To: El Canadiense who wrote (34138)3/15/2009 11:53:39 AM
From: Crossy  Respond to of 37387
 
Aero,
there is not much additional light to shed on.

Eastern Europe is VERY heterogeneous. You cannot compare Slovakia, Poland, Czech Republic etc. with the Ukraine. For countries within the Eurozone there shouldn'T be any problem with the balance of payments. For countries outside of the EU, it will be a case of the IMF to provide support (Ukraine). For EU members outside the eurozone, there will be measures to be designed at the EU level if needed.

Bottom line for Austrian Banks: these banks didn't do subprime-CDOs or anyhting like that. They lent money to businesses and consumers in Austria and abroad (Western, Eastern Europe) but of course this was secured lending with collateral at risk for the borrower. This was also "plain vanilla" or syndicated lending, not of the "securitized" kind that is plaguing US, British, Belgish, Dutch and some German banks (the "Landesbanken" in Germany)

The impact will only be felt in two possible ways: if the loans were made in strong-currency denominated terms, then the default rates should icnrease - as in all such cases. If they were made in host-country currency terms, then of course would be a currency loss.

Forget the "alleged meltdown" in any case. There is nothing of this looming at all. Even if 100% of all our bank loans would be impaired - and the government would have to step in - it would still leave Austria's toal public debt below the 100% figure - a level that at the present moment Italy already surpasses.

There are additional tidbits to consider: Out "regional banks" Oberbank, BTV and BKS have very low level operations in Eastern Europe at all. They also have the lowest total equity leverage ofall our banks. Erste has 100% ownership of its Eastern-European portfolio. Volksbank also.

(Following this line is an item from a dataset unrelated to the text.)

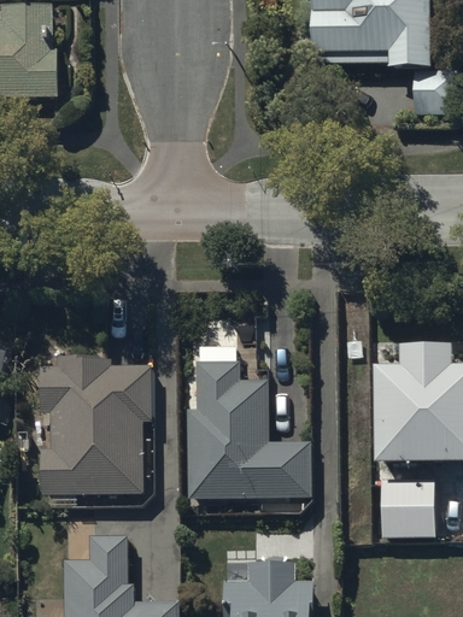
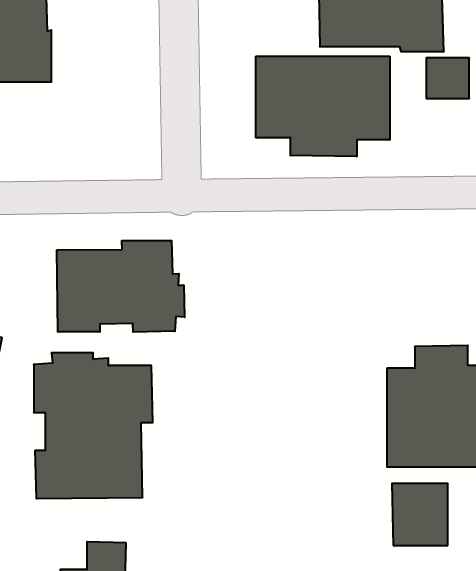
building: none -> [256,56,390,157]
building: none -> [57,241,185,332]
building: [187,346,311,498] -> none

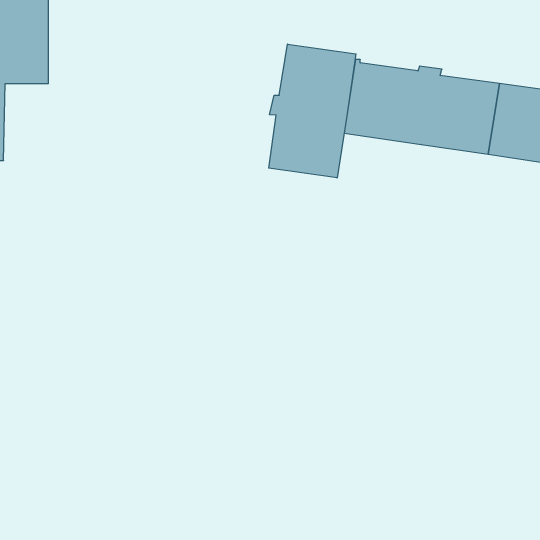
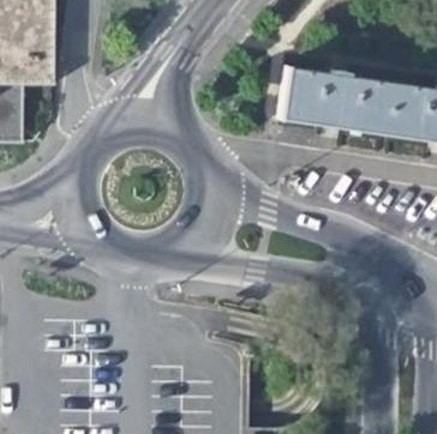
building: [269,44,356,178] -> none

RZB (Raiffeisen) - does NOT ! They own only a majority stake (not sure about the total amount !) of their Eastern operation (called Raiffeisen East). This should work to their advantage as any impairment wouldn't pull through completely to the top corporate level.

Unicredit (Bank Austria) is interesting - as it can draw on capital support from trhee sources: Austrian TARP, Italian TARP and Ghadaffy buying similar participatory shares.

The report is certainly correct in everything stated. The (unsecured) debt papers of Austrian Banks could be an interesting yield-opportunity this time.